In Indonesia, daily infections have spiked to an average of 6,500 a day in the past week, from an average of 3,500 a day in mid-May. Daily cases have doubled in nine cities, mostly in heavily populated Central Java and West Java.
Wiku Adisasmito, spokesman of Indonesia’s COVID-19 Task Force, said hospitals there were nearly at capacity.
“We should not allow the situation to become critical and out of control. We urge all district chiefs and mayors to immediately improve the handling of COVID-19 in their respective jurisdictions,” Wiku said.
As of Thursday, the number of confirmed cases in Indonesia rose by nearly 9,000 to 1.88 million. The death toll rose to 52,373 after 211 fatalities were recorded overnight.
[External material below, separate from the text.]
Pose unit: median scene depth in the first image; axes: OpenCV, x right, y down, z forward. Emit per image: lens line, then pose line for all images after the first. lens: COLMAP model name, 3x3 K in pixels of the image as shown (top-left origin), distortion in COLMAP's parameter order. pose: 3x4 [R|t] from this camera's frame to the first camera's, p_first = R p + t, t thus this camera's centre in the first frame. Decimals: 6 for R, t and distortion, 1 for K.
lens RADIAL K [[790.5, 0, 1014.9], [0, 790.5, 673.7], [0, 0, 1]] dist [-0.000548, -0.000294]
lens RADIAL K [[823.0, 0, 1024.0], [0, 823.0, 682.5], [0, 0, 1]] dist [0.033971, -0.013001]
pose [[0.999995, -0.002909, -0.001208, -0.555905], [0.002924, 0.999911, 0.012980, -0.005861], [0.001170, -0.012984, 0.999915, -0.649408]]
Across the Philippine archipelago of 105 million people, virus-related deaths so far have reached 22,312. And with more than 7,485 new infections recorded Thursday, the cumulative caseload rose to 1.2 million.
“While we’re seeing an increase in the number of infections in Visayas and Mindanao Islands, that’s also [because] the vaccines are not widely made available, or the distribution is not wide enough,” said Nemuel Fajutagana, a doctor with the Medical Action Group in the Philippines.
Elsewhere in the region, Malaysia is in the throes of a fourth wave after having curbed new infections for most of last year.
The country reported 5,671 new infections on Thursday, taking the total number of cases to more than 600,000. With 73 virus-related deaths in 24 hours, pandemic fatalities rose to 3,684.
Even in Thailand, the country that had been the most successful in limiting new COVID-19 infections – both in Asia and the world – new COVID-19 infections have risen more than six-fold, and related deaths have increased 12.5 times, since a third coronavirus wave began on April 1.
Thailand logged 2,310 new cases on Thursday, lifting the cumulative caseload to 187,538, while the virus-related death toll rose to 1,375, after 43 overnight deaths.